For a little more, flip past the fillip.
Gov. Brownback, on numerous occasions, has used a chart showing that state spending peaked at about $16 billion in 2010, the year before he took office. The actual spending that year was $14.04 billion. A $2 BILLION difference; about 14%. This is not a rounding error, it is a HUGE difference.
What is the truth? "....spending under the Brownback administration has been higher than it was under Parkinson, the opposite of what the chart showed."
Why is this a "lie", rather than just a simple "error"? Gov. Brownback, according to the Director of the Kansas Budget Division, used the correct numbers when submitting his budget to the legislature.
The Budget Director, Steve Anderson, is falling on his sword on this issue, and much in the vein of Bush's "Heckuva job Brownie", Brownback has expressed his continued "full confidence" in him. The guy that made a $2 billion error.
Because he only made one error, right? Well, maybe not:
In addition to the overall spending number, the Sunday story in The Eagle also raised questions about a separate set of numbers the governor has used in his presentations, where he says that the state’s schools lack adequate fiscal discipline.
I guess that if the numbers don't match your agenda, then just change the numbers. Its the GOP way!
The committee that has oversight on this issue doesn't meet until March 20th, but the Democrats on the committee are pissed
"“It’s gargantuan,” Senate Minority Leader Anthony Hensley, D-Topeka, said of the error. “I think it has a dire effect on their credibility. I feel like they’ve been fast and loose with the numbers since, well, ever since their administration started.”
Hensley, a member of the Legislative Post Audit Committee that can request probes of state agencies, said he plans to request an investigation of how the error occurred and went unnoticed. "
“I’ve never known of a budget director to have had to make an apology for this big of a mistake,” he said."
How are the people of Kansas reacting to the news? Not well:
Ken Ciboski, a professor of political science at Wichita State University and a longtime participant in Republican politics, said he has been in contact with people around the state through social media since the story was published.
“Based on what I saw, I think people had a pretty negative reaction” to the error, Ciboski said.
“Very definitely I think there’s some dissatisfaction out there; especially in Johnson County, I’m hearing from people there.”
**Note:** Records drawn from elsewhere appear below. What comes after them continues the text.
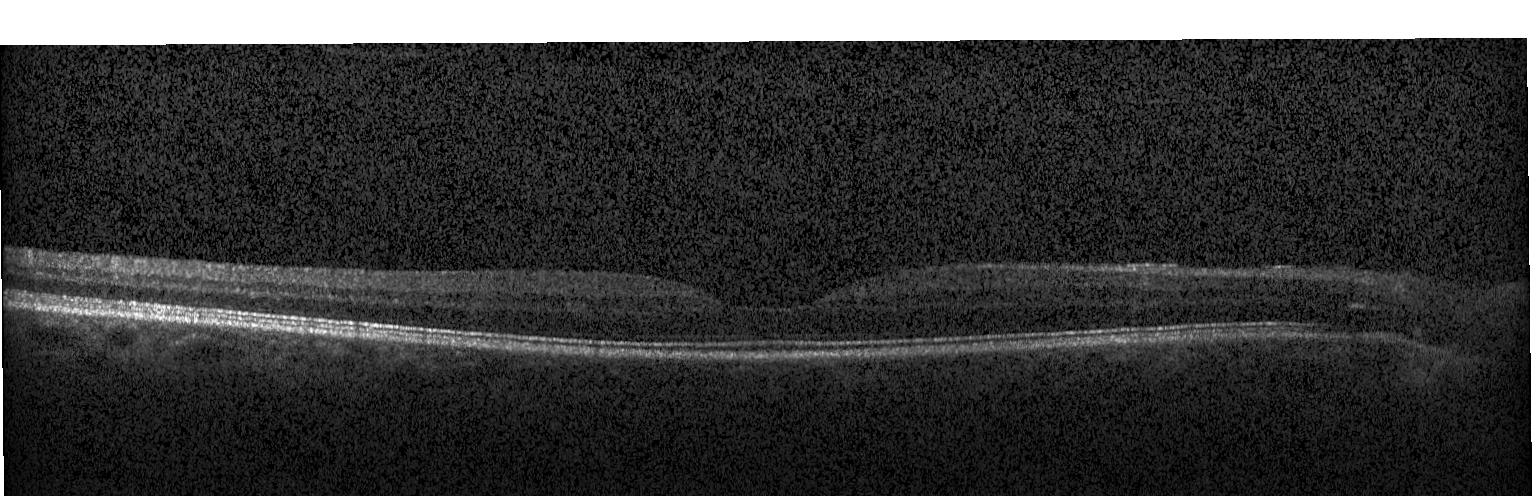 Spectral-domain optical coherence tomography, Heidelberg Spectralis OCT system, fovea-centered, OCT line scan — This B-scan demonstrates no choroidal neovascularization, no diabetic macular edema, and no drusen.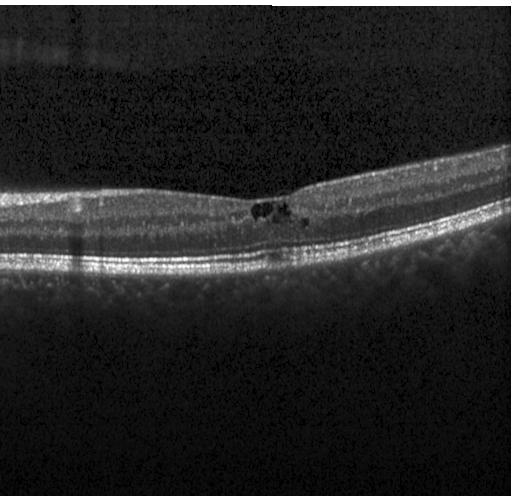
Macular scan, optical coherence tomography scan, spectral-domain OCT, instrument: Heidelberg Spectralis — Diabetic macular edema (DME).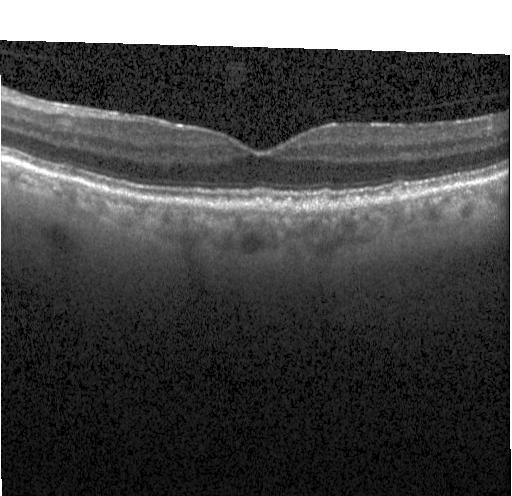

Heidelberg Spectralis OCT system · centered on the fovea · retinal OCT cross-section · spectral-domain optical coherence tomography. Impression: sub-RPE drusenoid deposits.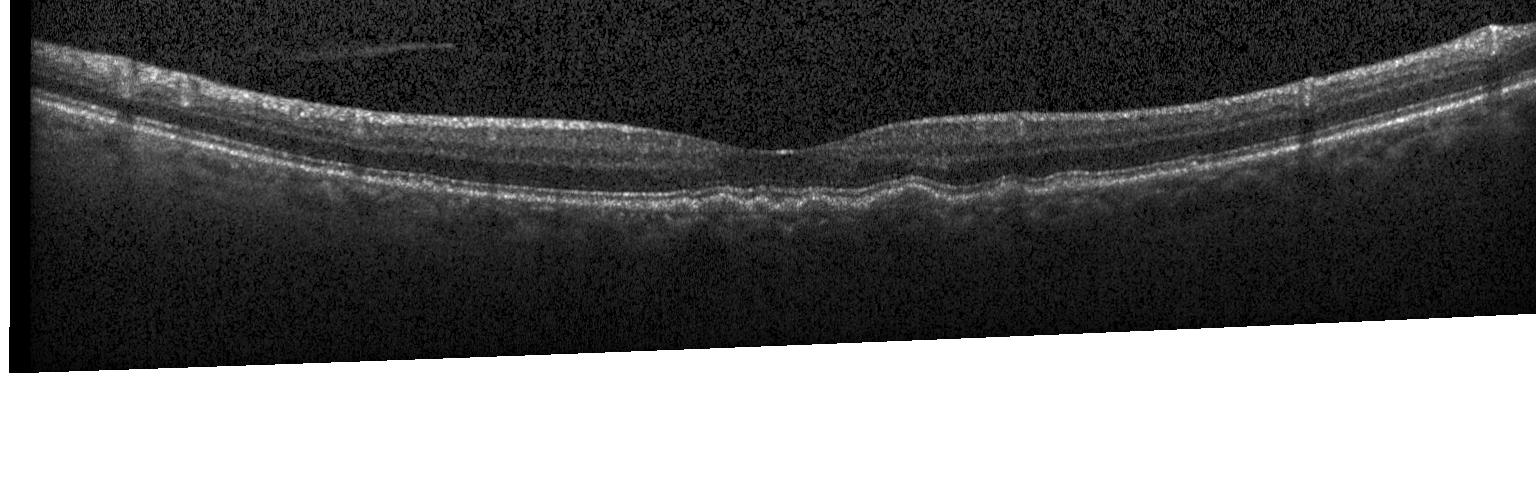 Optical coherence tomography B-scan; centered on the fovea
The scan shows multiple drusen.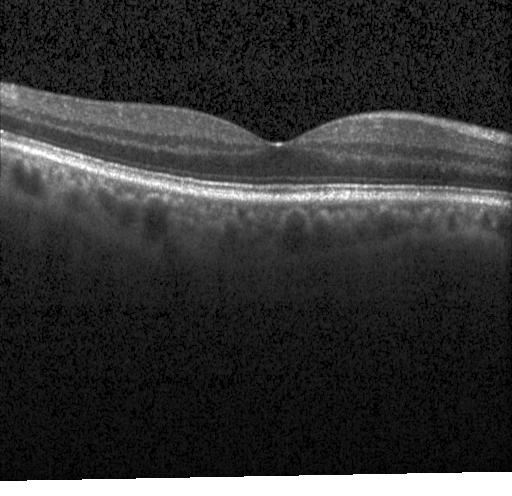
Diagnosis: no CNV, no DME, and no drusen.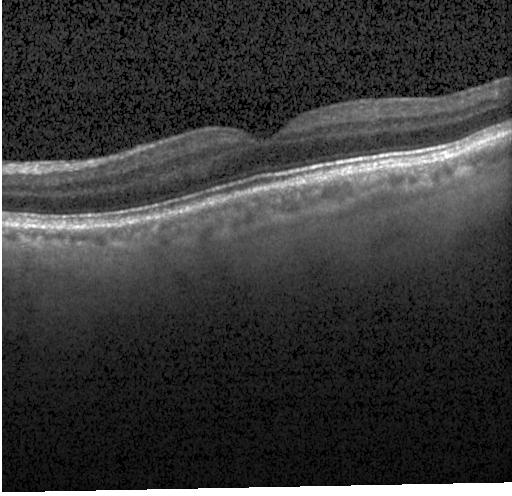

Acquired on a Heidelberg Spectralis; through the macula; retinal OCT B-scan; spectral-domain OCT
Finding: no evidence of choroidal neovascularization, diabetic macular edema, or drusen.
I guess those legislators didn't pray hard enough for those
“dark spiritual areas” in the state that they actually started to believe the GOP's BS.
Ciboski said the numbers issue may have become a kind of focal point for more general concerns about Brownback and his plans to spur private-sector expansion and investment by cutting income taxes and reducing the size and reach of Kansas government.
The underlying issue is “When is all the great wonderful stuff that’s supposed to happen coming to fruition?” Ciboski said. “People have had some pretty grave doubts about that since the beginning.
There is a great, recent diary called,
"Kansas Governor Rolls the Dice" Detailing just how radical Gov. Brownback's agenda is, and how much pain it will cause the average Kansan, and there are many very legitimate concerns about whether this is a good plan for the state, and if the numbers they are using are so wildly off-base, whether the people will be given the information they need to judge whether the pain they are experiencing is actually achieving the stated goals.
Unfortunately, as KansasLib so eloquently chronicled in "Alone in Kansas", this is a state that has been captured by FAUX "News" and the NRA, and the facts no longer seem to matter.
"However he (Ciboski) said that absent a major crisis, he doesn’t see Brownback losing any elections, because of the current conservative dominance of state politics."